Feb 22, 2009 Congrats to the video game community and the First Amendment
One thing I did not like about my years before eighteen-years-old was all the added restrictions on my liberty, including things as simple as going to a music club or dance club just because I had not yet reached the drinking age (which was eighteen in my native Connecticut at the time) even if I did not give a damn about drinking there.
Praised be federal trial judge Ronald M. Whyte (a Republican appointee, no less, in the form of George H.W. Bush) and the Ninth Circuit three-judge panel (two of three are Bush I and Bush II appointees) for invalidating on First Amendment grounds, a California law limiting minors’ access to so-called "violent video games." VSDA v. Scharzenneger, et al., ___ F.3d ___ (9th Cir., Feb. 20 2009).
I am no fan of violence, but remain strongly convinced that my free expression zealotry is on firm ground, and that it is important to err on the side of allowing too much speech rather than too little. Those opposing violent imagery and other violent material have the same First Amendment rights to rail against such material, but not to have government censor it, nor to require ratings of such material (e.g., PG, R and X) .

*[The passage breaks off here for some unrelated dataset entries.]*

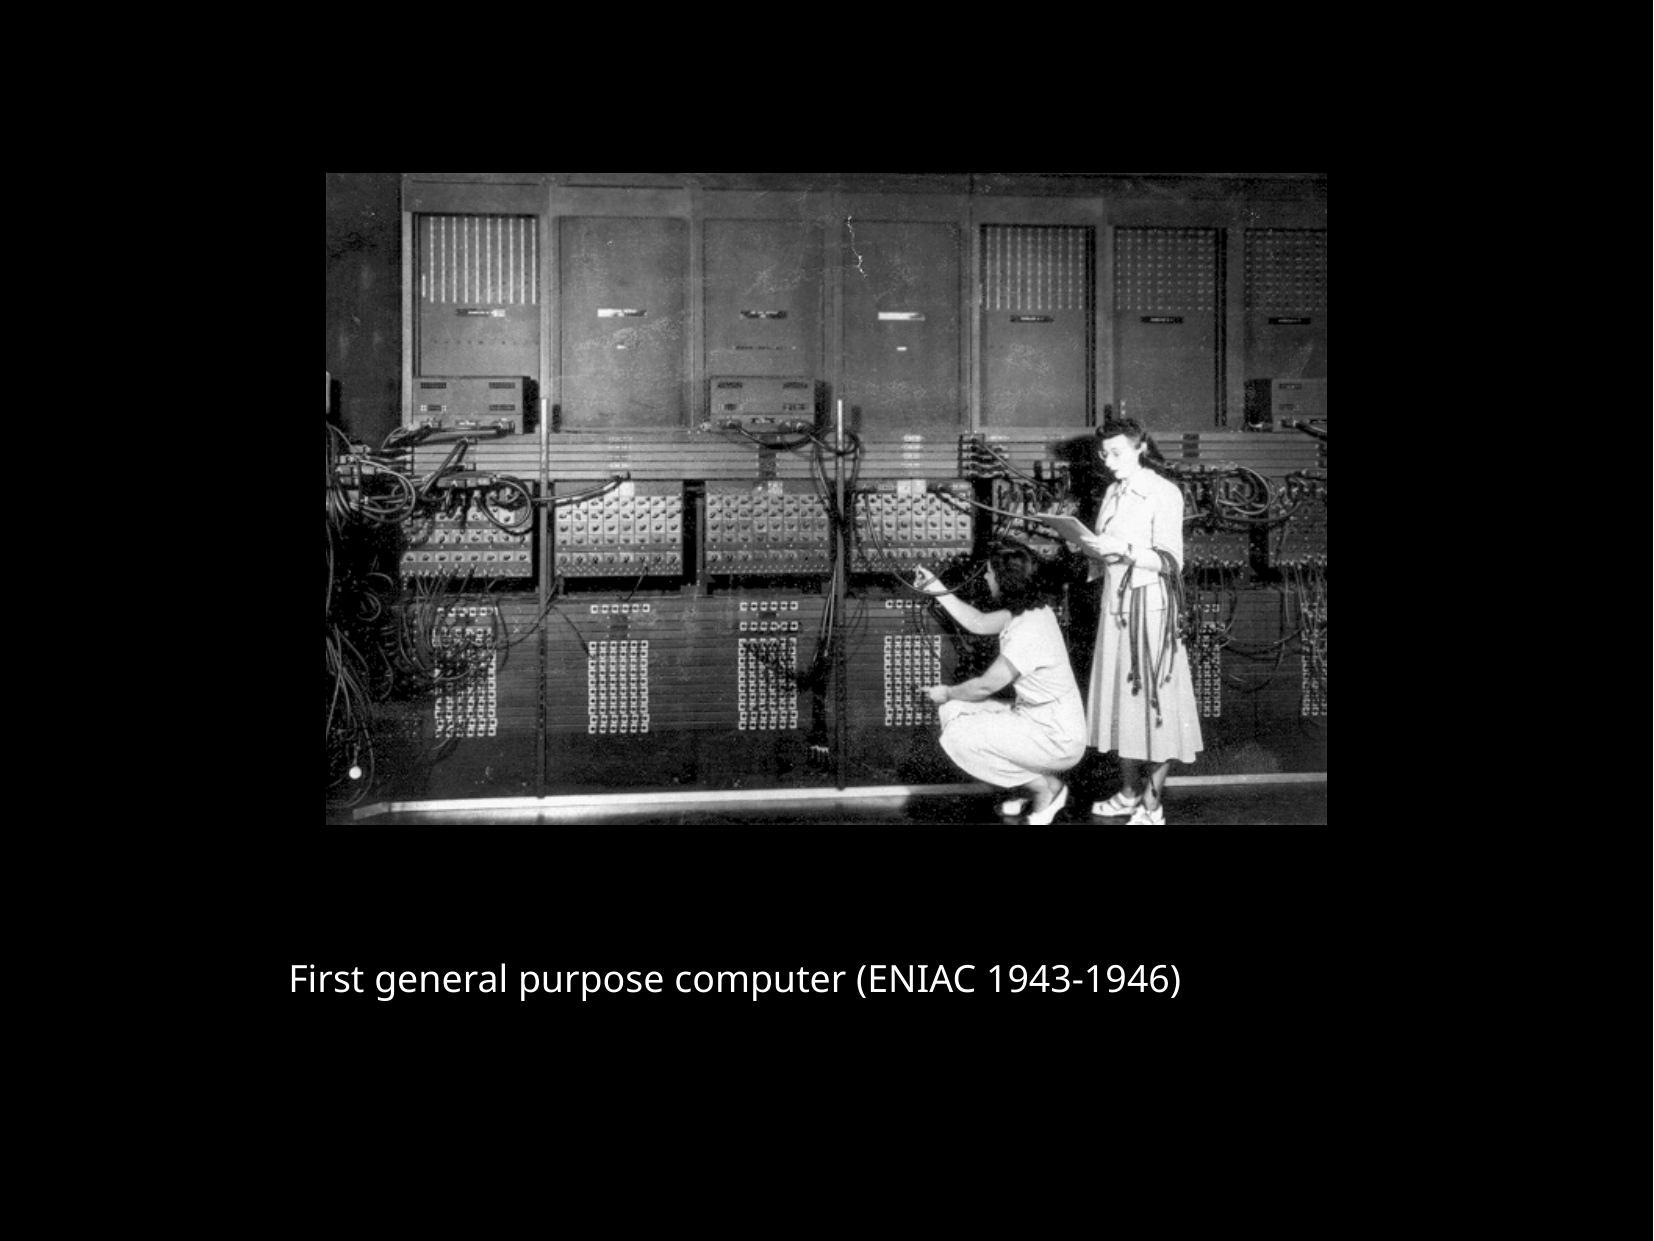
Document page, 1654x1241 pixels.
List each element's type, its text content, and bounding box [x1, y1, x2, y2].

text_box First general purpose computer (ENIAC 1943-1946) [273, 944, 1351, 1013]
picture [326, 173, 1327, 826]
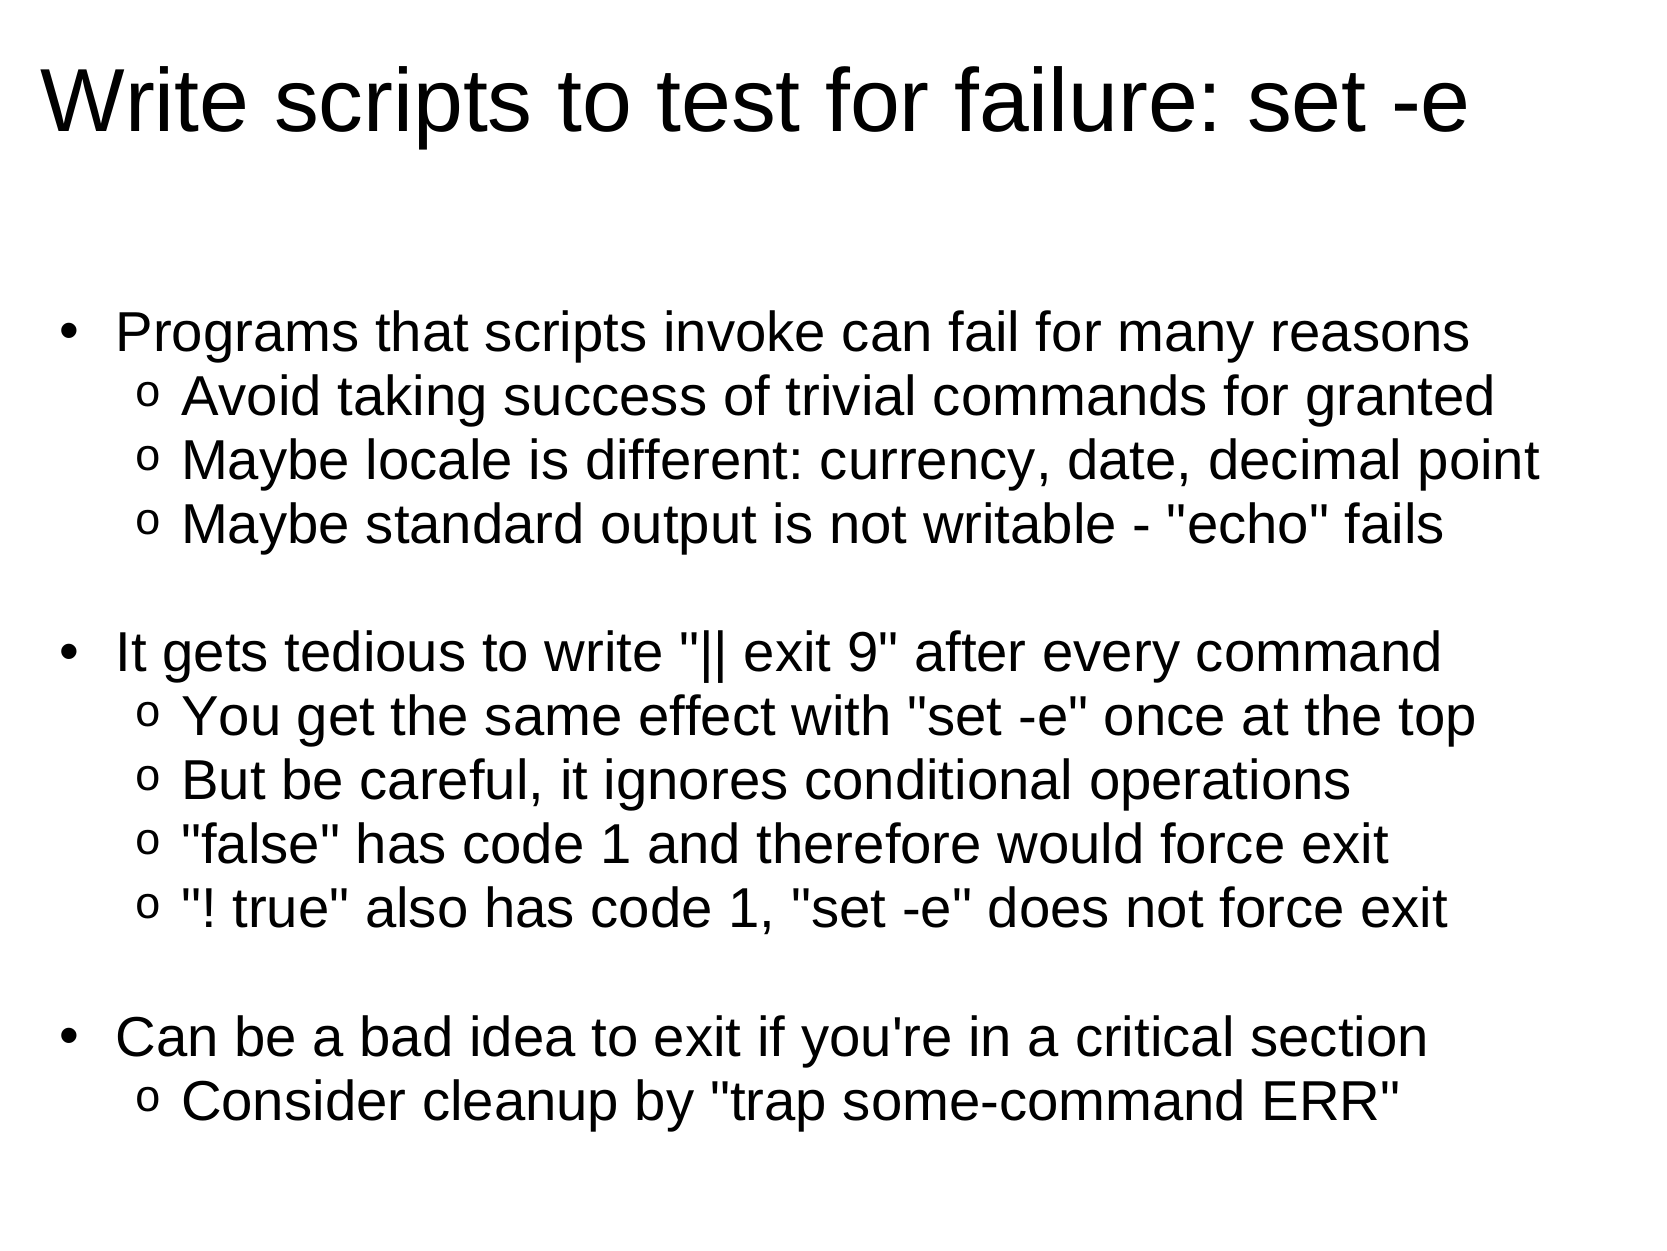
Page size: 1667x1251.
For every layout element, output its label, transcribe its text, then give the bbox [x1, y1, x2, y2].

list Programs that scripts invoke can fail for many reasons Avoid taking success of trivial commands for granted Maybe locale is different: currency, date, decimal point Maybe standard output is not writable - "echo" fails It gets tedious to write "|| exit 9" after every command You get the same effect with "set -e" once at the top But be careful, it ignores conditional operations "false" has code 1 and therefore would force exit "! true" also has code 1, "set -e" does not force exit Can be a bad idea to exit if you're in a critical section Consider cleanup by "trap some-command ERR" [40, 300, 1627, 1201]
title Write scripts to test for failure: set -e [40, 50, 1627, 201]
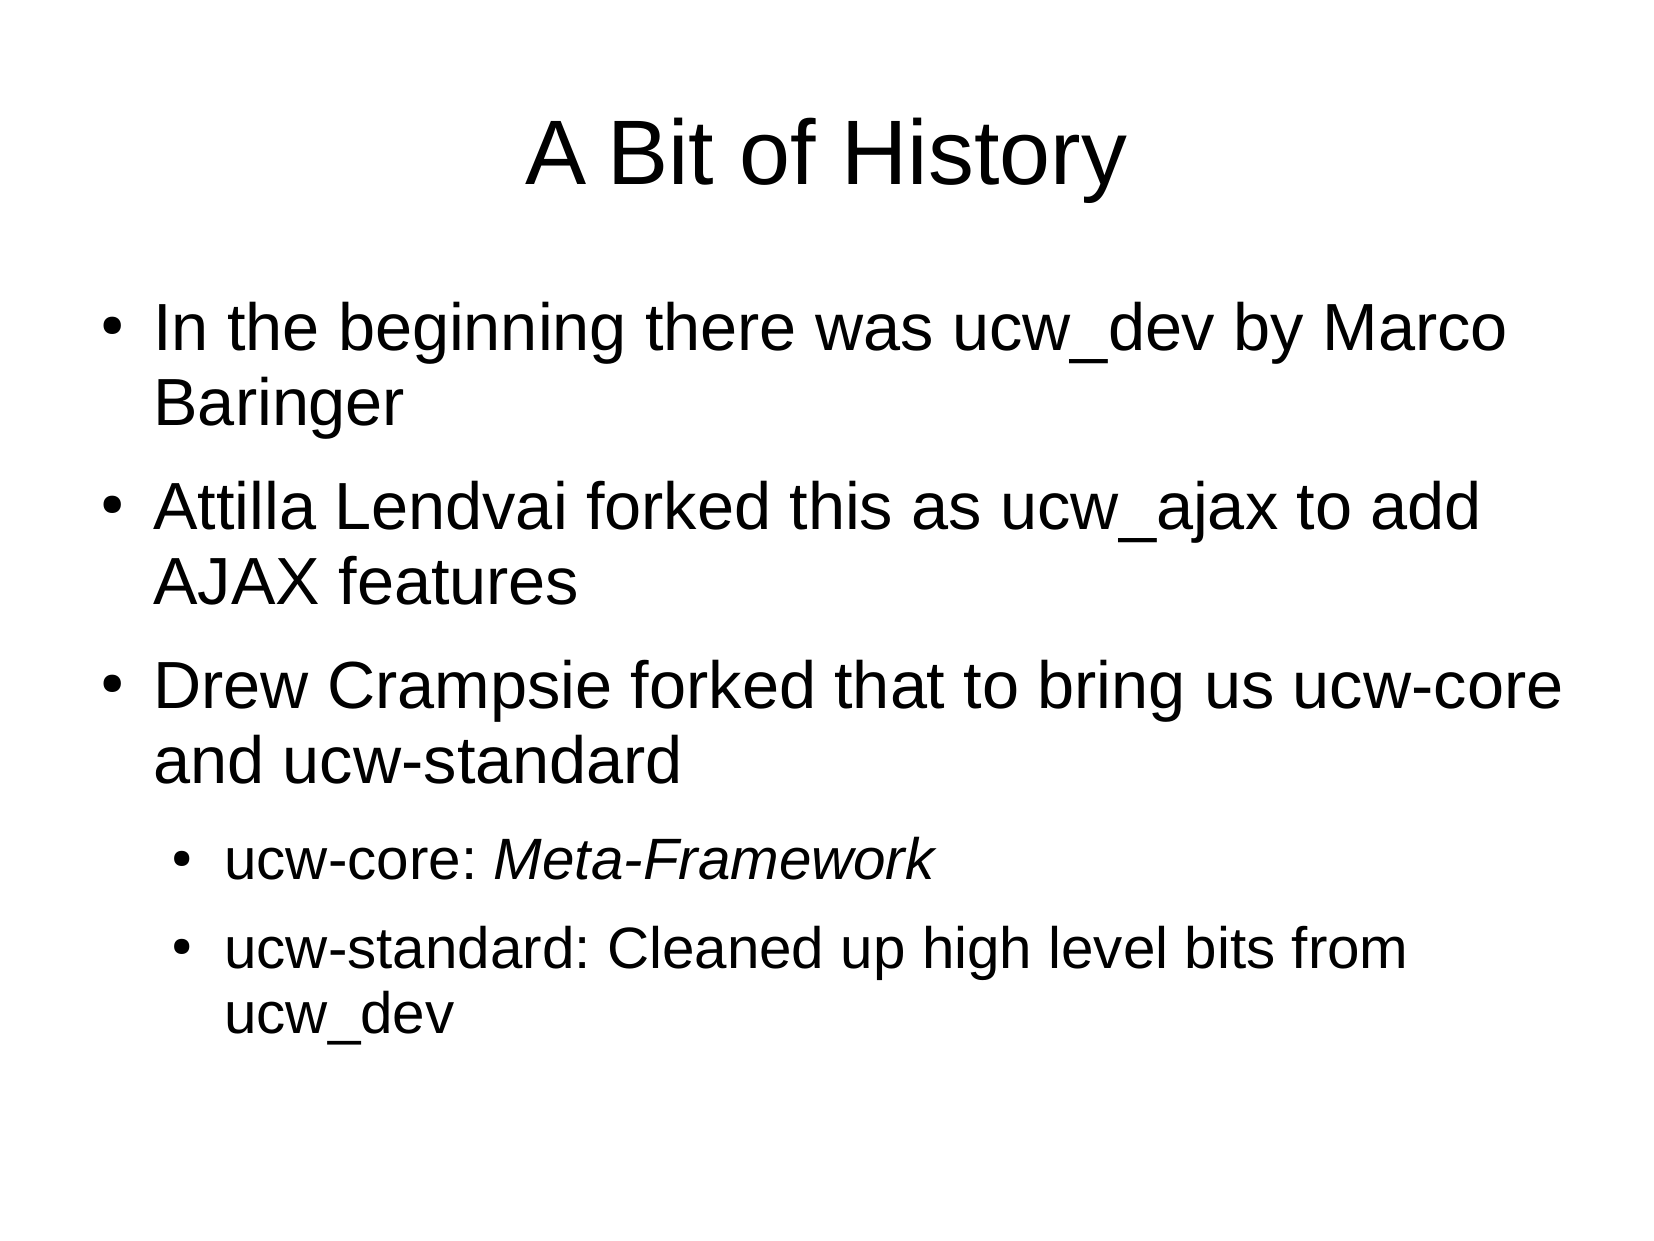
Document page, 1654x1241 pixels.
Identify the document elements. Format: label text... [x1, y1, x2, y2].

list In the beginning there was ucw_dev by Marco Baringer Attilla Lendvai forked this as ucw_ajax to add AJAX features Drew Crampsie forked that to bring us ucw-core and ucw-standard ucw-core: Meta-Framework ucw-standard: Cleaned up high level bits from ucw_dev [82, 290, 1571, 1109]
title A Bit of History [82, 56, 1571, 250]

Of course, when courts allow a ban on free speech, censors will try to take the ban further. In VSDA , at least, the Ninth Circuit refused to extend to non-sexual material the Supreme Court’s previous permission in Ginsberg v. New York, 390 U.S. 629 (1968). for governments to limit minors’ access to sexually explicit material.
ADDENDUM: Thanks to the WSJ Law Blog for covering this item.